Now is the time in the case when the lawyers need to be working very closely with their eDiscovery advisers on the use of the most appropriate technology features that are available to reduce the amount of documents that need to be physically seen. In other words, now it is about working smart to get to the really crucial documents as quickly and effectively as possible and to filter and set aside those documents which are of no value. If any lawyer thinks it is best practice for them to physically view every single document in a case then they would be wrong. Indeed, in other jurisdictions it is likely that such an action would result in a rebuke from the Judge and. almost certainly, penalties as to costs.
Review is another stage in which efficiencies should play a part. This is the longest and most expensive part of any case and best practices would include the use of as much filtering technology as possible to reduce the number of documents requiring human eyes. A further option to consider carefully is the use of outsourced service providers specialising in managed review and the combination of this coupled with the use of technology is very compelling to the paying client.

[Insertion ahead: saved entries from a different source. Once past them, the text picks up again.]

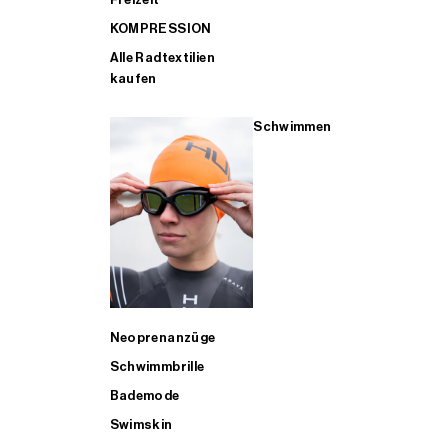
KOMPRESSION
Alle Radtextilien
kaufen
Schwimmen
Neoprenanzüge
Schwimmbrille
Bademode
Swimskin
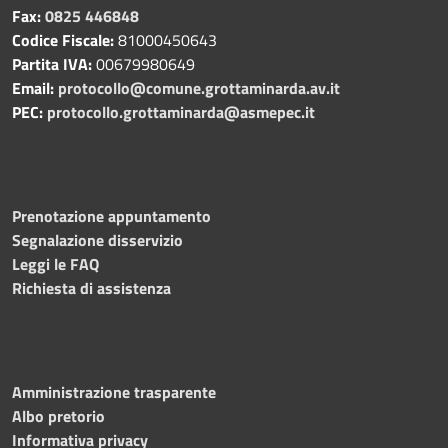
Fax:
0825 446848
Codice Fiscale:
81000450643
Partita IVA:
00679980649
Email:
protocollo@comune.grottaminarda.av.it
PEC:
protocollo.grottaminarda@asmepec.it
Prenotazione appuntamento
Segnalazione disservizio
Leggi le FAQ
Richiesta di assistenza
Amministrazione trasparente
Albo pretorio
Informativa privacy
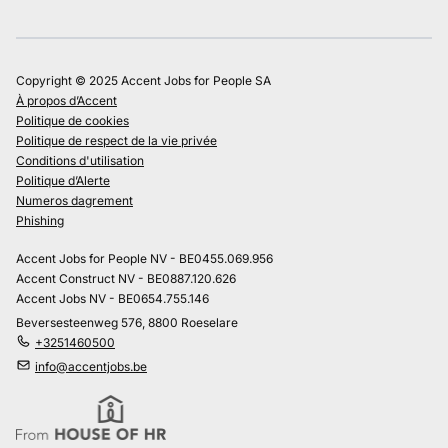
Copyright © 2025 Accent Jobs for People SA
À propos d’Accent
Politique de cookies
Politique de respect de la vie privée
Conditions d'utilisation
Politique d’Alerte
Numeros dagrement
Phishing
Accent Jobs for People NV - BE0455.069.956
Accent Construct NV - BE0887.120.626
Accent Jobs NV - BE0654.755.146
Beversesteenweg 576, 8800 Roeselare
+3251460500
info@accentjobs.be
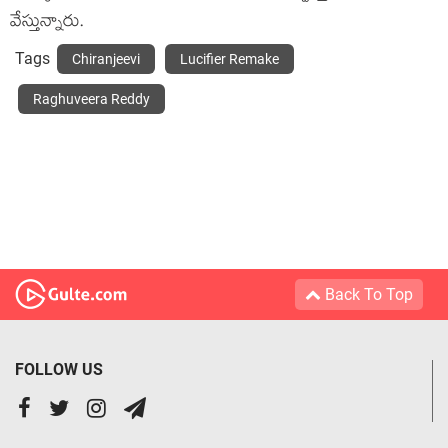
వేస్తున్నారు.
Tags
Chiranjeevi
Lucifier Remake
Raghuveera Reddy
Back To Top
FOLLOW US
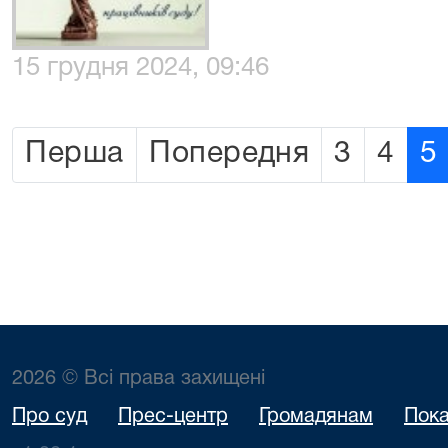
15 грудня 2024, 09:46
Перша
Попередня
3
4
5
2026 © Всі права захищені
Про суд
Прес-центр
Громадянам
Пока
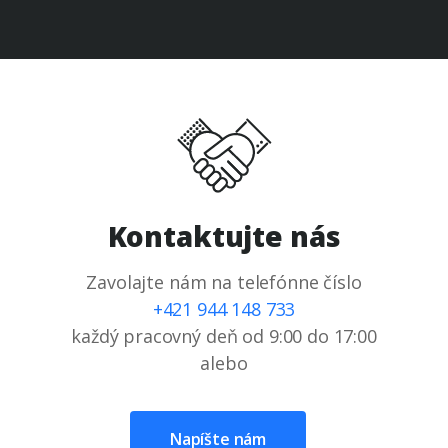
Kontaktujte nás
Zavolajte nám na telefónne číslo
+421 944 148 733
každý pracovný deň od 9:00 do 17:00
alebo
Napíšte nám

SA is fortunate to have a number of providers specialising in this field and I would certainly include it is good practice especially when there is a large collection and the review needs to be done in tiers. This drastically reduces the number of documents requiring the “eyes” of higher rate lawyers and, of course means that they can spend more time reviewing those documents that really do need their expertise.
It is incontrovertible that the use of eDiscovery technology is best practice. Indeed in many jurisdictions in the world it is mandatory, and should be here. One misconception in SA is that the use of this technology its too expensive. When one considers that the review of documents in a case takes up 70% of its costs, the use of technology drastically reduces that figure and overall, using technology reduces the cost of a case by at last 30%. Another misconception here - not helped by s15 of ECTA 2002 - is the inference that electronic documents are “inferior” as far as evidential reliability is concerned. The truth is quite, quite the opposite as I have mentioned many times.
An interesting “chicken and egg” question on this topic is, which comes first, law firms taking eDiscovery technology to their clients or the clients demanding that their external lawyers utilise technology? Elsewhere in the world, the increased use of technology and ongoing developments in technology is and has been driven by what I term as “globalcorporation.com”. Maybe that is what we need in SA - more corporations demanding the use of technology to reduce the cost of their cases and ensure that relevant documents are found quickly, so that the cases can be determined correctly, or settled to their best advantage. For sure, without the use of eDiscovery technology, best practices will not be the norm.